SHEEX, Inc.
- Type: Private
- Industry: textile industry consumer goods industry
- Founded: 2008
- Founder: Michelle M. Marciniak Susan Walvius
- Headquarters: Columbia , United States
- Key people: Susan Walvius (Co-founder/Co-CEO) Michelle M. Marciniak (Co-founder/Co-CEO)
- Products: Bed linens
- Website: www.SHEEX.com

= Sheex =

American bed linen company

SHEEX, Inc. is a bed linen company based in the United States. The company was founded in 2008 by former athletes and basketball coaches Susan Walvius and Michelle M. Marciniak.
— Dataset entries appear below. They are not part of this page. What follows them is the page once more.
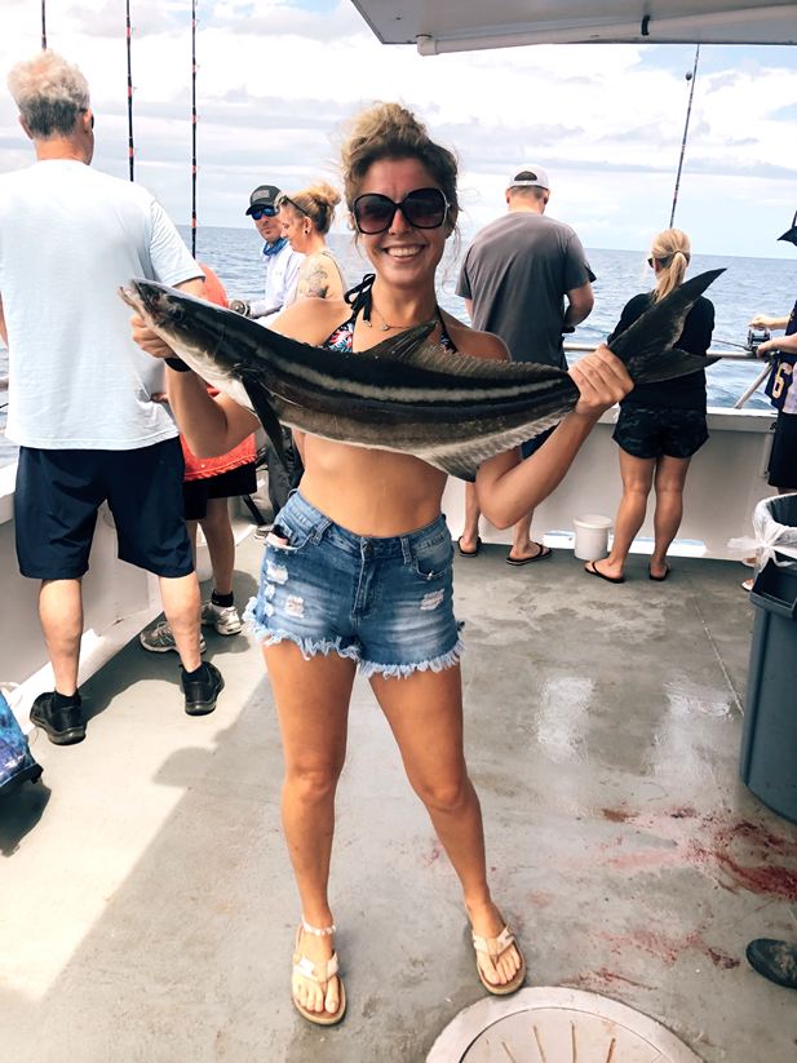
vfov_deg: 63.5
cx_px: 398
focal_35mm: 28
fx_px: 860
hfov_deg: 49.7
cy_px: 532
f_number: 1.8
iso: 20
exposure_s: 1/960
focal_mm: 3.99
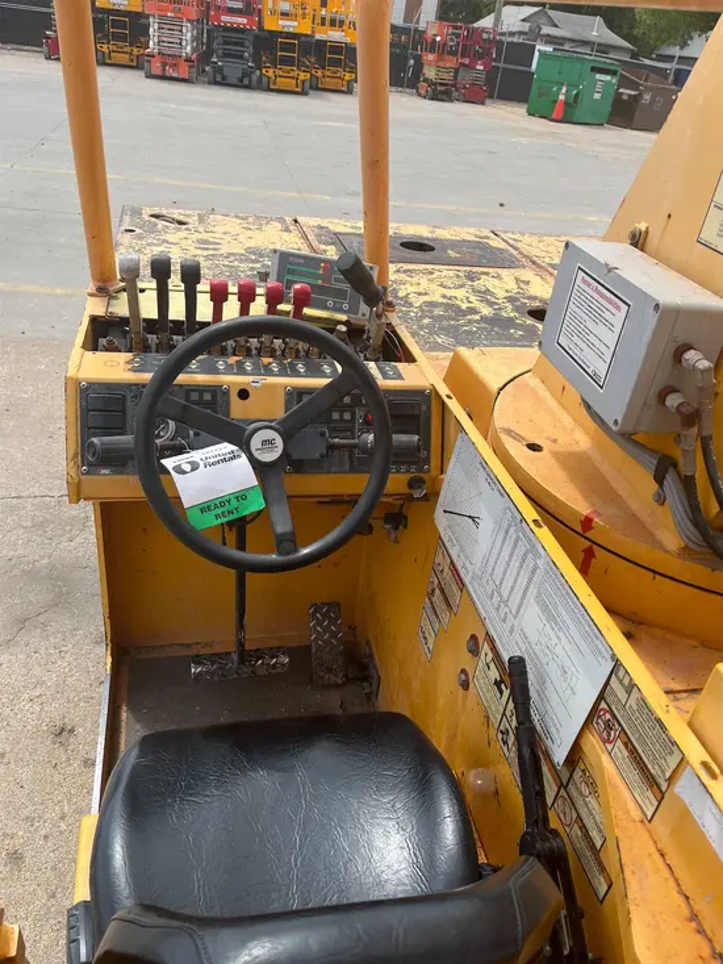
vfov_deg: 67.3
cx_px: 362
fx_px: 724
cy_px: 482
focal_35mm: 26
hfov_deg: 53.1
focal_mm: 5.1
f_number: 1.6
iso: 50
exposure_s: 1/2825
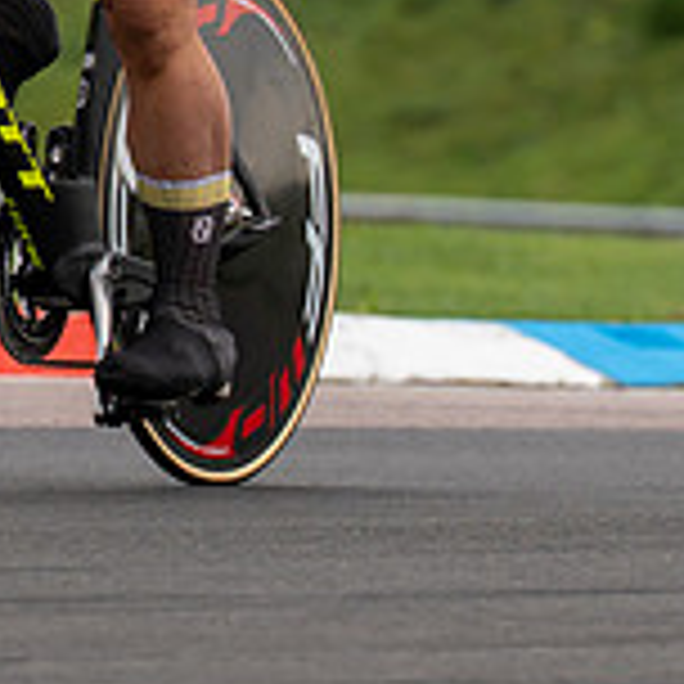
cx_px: -120
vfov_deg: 2.3
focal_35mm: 772
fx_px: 17258
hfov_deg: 2.3
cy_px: -173
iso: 250
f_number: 4.5
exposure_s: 1/800
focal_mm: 164
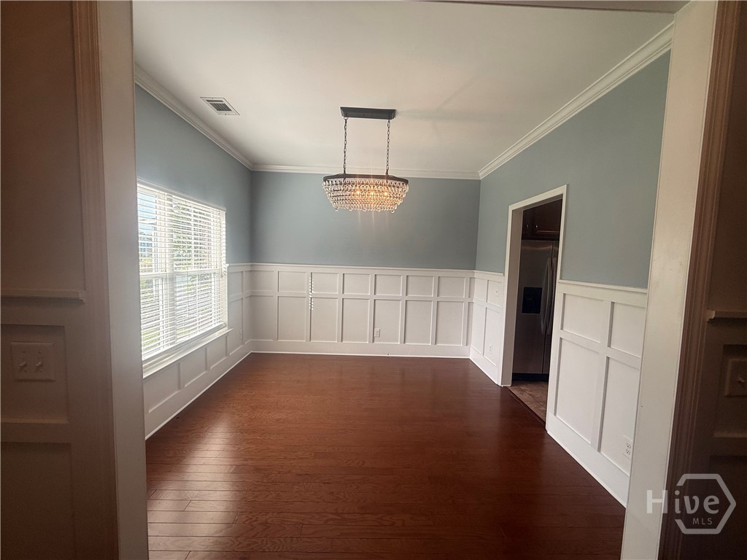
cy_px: 280
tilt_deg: -3.8
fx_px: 302
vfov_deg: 85.7
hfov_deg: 102.1
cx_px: 374
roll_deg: -1.5
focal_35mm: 14
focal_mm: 2.22
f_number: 2.2
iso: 64
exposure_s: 1/125
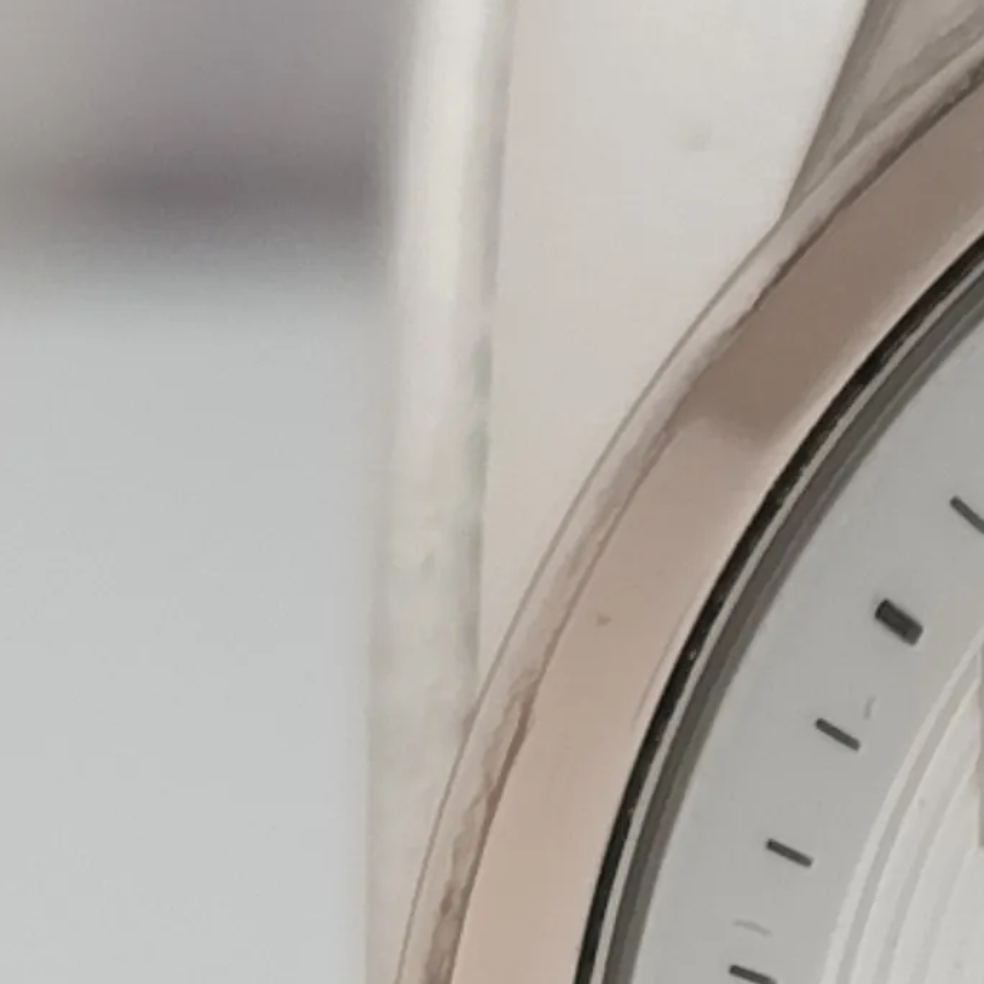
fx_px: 7976
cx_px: 1928
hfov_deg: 6.8
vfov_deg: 6.9
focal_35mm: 248
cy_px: 1518
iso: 287
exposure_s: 1/100
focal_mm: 5.24
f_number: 1.7
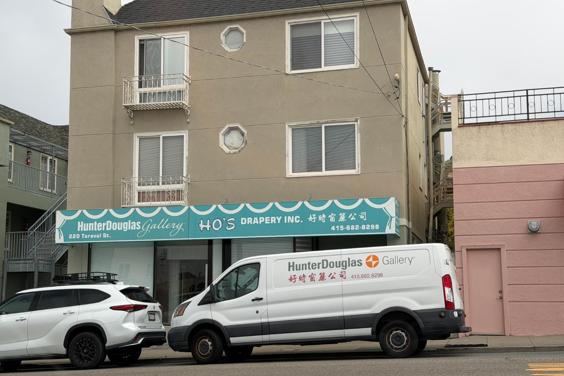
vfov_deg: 27.0
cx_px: 282
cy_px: 202
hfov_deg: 39.6
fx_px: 783
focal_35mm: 50
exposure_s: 1/828
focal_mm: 6.76
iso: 64
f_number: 1.78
SHEEX linens are notable for being constructed not from cotton or silk but the type of advanced performance fabrics commonly found in modern athletic wear. They are described as performance bedding.

==History/founders==
SHEEX, Inc. was founded in 2008 by former University of South Carolina women's basketball coaches Susan Walvius and Michelle M. Marciniak. Walvius had coached Division I basketball for 21 years, starting at Bradley and Rhode Island prior to becoming the head coach at Virginia Commonwealth and later West Virginia. From 1997 through the 2007-08 season, Walvius was head coach at the University of South Carolina, where she was named 2002 Southeastern Conference Coach of the Year. Marciniak, a former WNBA player, 11-year veteran of USA basketball and Final Four MVP, had served on Walvius' staff since 2003.

==Products==
SHEEX have been called "the world's first athletic-performance sheets". Constructed from materials commonly found in modern athletic wear or sleepwear produced by companies like Under Armour, Nike and others, SHEEX offer similar moisture-wicking, temperature-control, breathability and stretch not found in traditional cotton or silk sheeting.

SHEEX products are available for home, boating and RV environments. The company's boating products have received praise due to the flexible fabric's ability to conform readily to odd-shaped boat berths.